PROJECT TITLE :
aHDFS: An Erasure-Coded Data Archival System for Hadoop Clusters - 2017
In this paper, we have a tendency to propose an erasure-coded data archival system known as aHDFS for Hadoop clusters, where RS(k + r; k) codes are utilized to archive data replicas in the Hadoop distributed file system or HDFS. We have a tendency to develop two archival strategies (i.e., aHDFS-Grouping and aHDFS-Pipeline) in aHDFSto speed up the information archival process. aHDFS-Groupinga MapReduce-primarily based data archiving scheme - keeps every mapper's intermediate output Key-Value pairs in a very native key-value store. With the native store in place, aHDFS-Grouping merges all the intermediate key-worth pairs with the identical key into one single key-price try, followed by shuffling the single Key-Value pair to reducers to get final parity blocks. aHDFS-Pipeline forms a knowledge archival pipeline using multiple information node in a Hadoop cluster. aHDFS-Pipeline delivers the merged single key-worth combine to a subsequent node's local key-price store.
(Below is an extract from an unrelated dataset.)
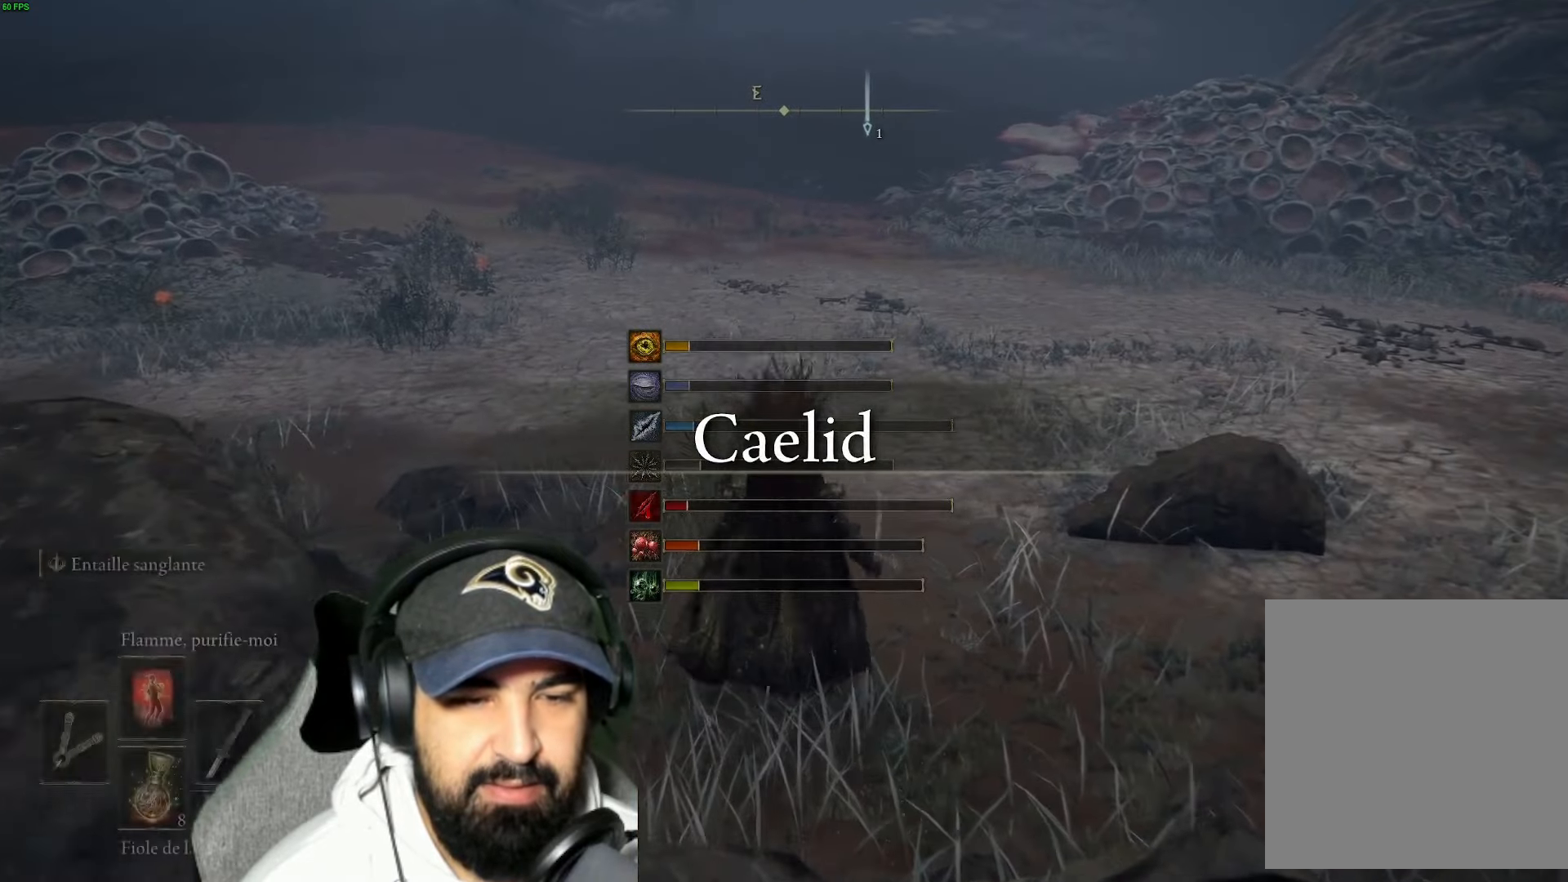
{"buttons": [], "left_stick": "center", "right_stick": "left", "events": [[33, "left_stick", "center"], [33, "right_stick", "left"]]}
Last node within the pipeline is accountable for outputting parity blocks. We tend to implement aHDFS in a very real-world Hadoop cluster. The experimental results show that aHDFS-Grouping and aHDFS-Pipeline speed up Baseline's shuffle and cut back phases by a issue of ten and five, respectively. When block size is larger than 32 MB, aHDFS improves the performance of HDFS-RAID and HDFS-EC by approximately 31.eight and fifteen.seven p.c, respectively.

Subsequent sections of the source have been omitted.